Circular Queue Interface

The interface for a circular queue is similar to an unbounded queue with two exceptions:

  1. void *new_queue(int max_capacity): we should specify the maximum size of the queue when we create the queue, and
  2. int queue_full(void *queue): we need to be able to determine if the queue is full, since it has a limited capacity.
The full interface can be found in cqueue.h.

Circular Queue Implementation

Our container object for the circular queue contains four elements:

  1. a pointer to the array that holds the queue elements,
  2. an integer representing the index of the first element in the queue,
  3. an integer representing the size of the queue,
  4. an integer representing the capacity of the queue (i.e., the maximum number of elements that the queue may hold)

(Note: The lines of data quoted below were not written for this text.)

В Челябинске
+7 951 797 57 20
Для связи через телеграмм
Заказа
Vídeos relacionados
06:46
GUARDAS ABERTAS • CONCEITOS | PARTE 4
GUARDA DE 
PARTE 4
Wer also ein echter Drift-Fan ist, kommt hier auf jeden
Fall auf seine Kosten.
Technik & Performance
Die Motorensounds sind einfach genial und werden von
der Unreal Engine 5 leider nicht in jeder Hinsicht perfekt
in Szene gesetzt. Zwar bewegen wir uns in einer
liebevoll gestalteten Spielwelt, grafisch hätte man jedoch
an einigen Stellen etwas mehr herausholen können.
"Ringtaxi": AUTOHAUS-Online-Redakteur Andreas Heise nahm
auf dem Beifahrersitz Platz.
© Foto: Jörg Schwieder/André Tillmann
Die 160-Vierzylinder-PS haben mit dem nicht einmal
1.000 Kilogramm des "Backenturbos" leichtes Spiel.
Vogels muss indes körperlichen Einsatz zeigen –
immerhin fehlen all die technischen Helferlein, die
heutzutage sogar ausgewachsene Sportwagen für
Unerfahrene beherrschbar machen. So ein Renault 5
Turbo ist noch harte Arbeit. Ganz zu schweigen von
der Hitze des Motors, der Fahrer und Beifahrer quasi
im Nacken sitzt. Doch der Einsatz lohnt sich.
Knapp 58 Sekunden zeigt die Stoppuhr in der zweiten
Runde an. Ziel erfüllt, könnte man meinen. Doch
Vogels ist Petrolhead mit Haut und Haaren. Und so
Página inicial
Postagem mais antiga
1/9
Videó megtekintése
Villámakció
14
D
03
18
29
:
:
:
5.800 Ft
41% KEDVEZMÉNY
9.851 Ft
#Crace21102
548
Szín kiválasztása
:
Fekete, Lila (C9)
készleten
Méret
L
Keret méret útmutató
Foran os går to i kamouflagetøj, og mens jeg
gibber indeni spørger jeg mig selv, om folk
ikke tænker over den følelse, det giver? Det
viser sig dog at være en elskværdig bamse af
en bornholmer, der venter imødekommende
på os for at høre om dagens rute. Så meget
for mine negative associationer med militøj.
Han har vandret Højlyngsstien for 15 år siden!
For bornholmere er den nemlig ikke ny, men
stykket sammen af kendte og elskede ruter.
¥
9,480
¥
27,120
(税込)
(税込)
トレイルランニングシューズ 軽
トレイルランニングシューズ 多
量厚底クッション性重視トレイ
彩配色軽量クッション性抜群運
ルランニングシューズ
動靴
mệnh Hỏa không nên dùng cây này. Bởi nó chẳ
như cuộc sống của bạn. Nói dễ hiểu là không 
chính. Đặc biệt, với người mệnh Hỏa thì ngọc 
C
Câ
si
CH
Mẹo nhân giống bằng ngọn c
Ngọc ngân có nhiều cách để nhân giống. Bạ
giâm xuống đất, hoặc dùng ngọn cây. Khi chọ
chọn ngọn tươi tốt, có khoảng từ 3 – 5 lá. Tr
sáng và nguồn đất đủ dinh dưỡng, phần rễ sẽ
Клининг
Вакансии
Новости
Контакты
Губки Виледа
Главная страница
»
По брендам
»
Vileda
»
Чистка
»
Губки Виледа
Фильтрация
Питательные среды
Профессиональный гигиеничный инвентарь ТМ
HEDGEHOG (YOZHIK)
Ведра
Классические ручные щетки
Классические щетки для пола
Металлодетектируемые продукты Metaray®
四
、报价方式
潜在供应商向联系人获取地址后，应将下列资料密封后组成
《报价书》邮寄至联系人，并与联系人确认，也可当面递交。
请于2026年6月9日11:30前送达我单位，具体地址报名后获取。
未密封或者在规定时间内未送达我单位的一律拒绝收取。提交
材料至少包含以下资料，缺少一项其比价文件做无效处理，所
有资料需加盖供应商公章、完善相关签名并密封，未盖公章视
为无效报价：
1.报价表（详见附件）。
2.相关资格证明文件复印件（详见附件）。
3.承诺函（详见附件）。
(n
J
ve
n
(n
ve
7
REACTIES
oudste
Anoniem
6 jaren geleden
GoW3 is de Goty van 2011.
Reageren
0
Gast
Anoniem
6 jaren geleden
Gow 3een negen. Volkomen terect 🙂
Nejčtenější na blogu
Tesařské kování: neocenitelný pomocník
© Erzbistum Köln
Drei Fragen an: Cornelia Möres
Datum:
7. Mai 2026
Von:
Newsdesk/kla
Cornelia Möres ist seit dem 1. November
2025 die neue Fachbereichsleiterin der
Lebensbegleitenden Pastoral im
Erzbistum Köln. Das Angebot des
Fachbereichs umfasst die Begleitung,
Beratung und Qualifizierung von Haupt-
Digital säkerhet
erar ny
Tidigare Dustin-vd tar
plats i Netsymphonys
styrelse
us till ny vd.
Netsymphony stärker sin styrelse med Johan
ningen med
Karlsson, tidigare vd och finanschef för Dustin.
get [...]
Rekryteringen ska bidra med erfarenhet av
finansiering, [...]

Here is the typedef for a circular queue, which can be found in cqueue.c: 

typedef struct {
  void **data;
  int capacity;
  int front;
  int size;
} Queue;

cqueue.c contains the code itself.

Once again, the two interesting functions are queue_enqueue and queue_dequeue, and these two functions are discussed below.

queue_enqueue

To enqueue a new element, we must take the following steps:

  1. ensure that there is space in the queue for the new element, and return if there is no space available.
  2. compute the index of the entry where the new element should be placed. The new entry should be placed one entry after the back of the current array. Our formula for back will now be: 
    back = (front + queue_size) % queue_capacity
    We have dropped the subtraction of 1 from front because we want the next free entry, and that is 1 to the right of the current back.
  3. assign the value to the free entry
  4. increment the queue size
Here is the code: 
void queue_enqueue(void *queue, void *value) {
  Queue *q = (Queue *)queue;
  int back;
  if (!queue_full(queue)) {
    back = (q->front + q->size) % q->capacity;
    q->data[back] = value;
    q->size++;
  }
}

queue_dequeue

To dequeue an element, we need to:

  1. advance front 1 entry to the right, wrapping it if necessary using the mod operator (%),
  2. decrement the size of the queue by 1, and
  3. return the value that front previously pointed to. It is convenient to save the old value of front before incrementing it, because the new front might have wrapped around, in which case it could be tricky to compute the old value of front.
Here is the code: 
void *queue_dequeue(void *queue) {
  Queue *q = (Queue *)queue;
  int old_front = q->front;
  if (queue_empty(queue))
    return NULL;
  q->size--;
  q->front = (q->front + 1) % q->capacity;
  return q->data[old_front];
}
Note that I delete a value from the queue by advancing front and that the value is still in the array. Hence it is safe for queue_dequeue to "reach back" one entry and return the value of that entry.

cqueuetail

As an example of how one might advantageously use a circular queue, I have implemented the unix tail command in cqueuetail.c. The tail command prints the last n lines of a file, where n is a command line argument. The key section of the code is shown below, along with comments that explain what is happening: 

  // n is the number of lines to print, so create a queue of this size
  q = new_queue(n);
  is = new_inputstruct(NULL);

  // read lines from the file and place them on the queue. When the
  // queue fills up after the first n lines are read, the queue_full
  // function will return true, and we will dequeue a line before
  // enqueuing the new one, thus ensuring that we always have the last
  // n lines of the file on the queue
  while (get_line(is) >= 0) {
    if (queue_full(q))
      queue_dequeue(q);
    queue_enqueue(q, strdup(is->text1));
  }

  // the queue has the last n lines of the file in it so 
  // print the queue from front to back
  while (!queue_empty(q)) {
    printf("%s", (char *)queue_dequeue(q));
  }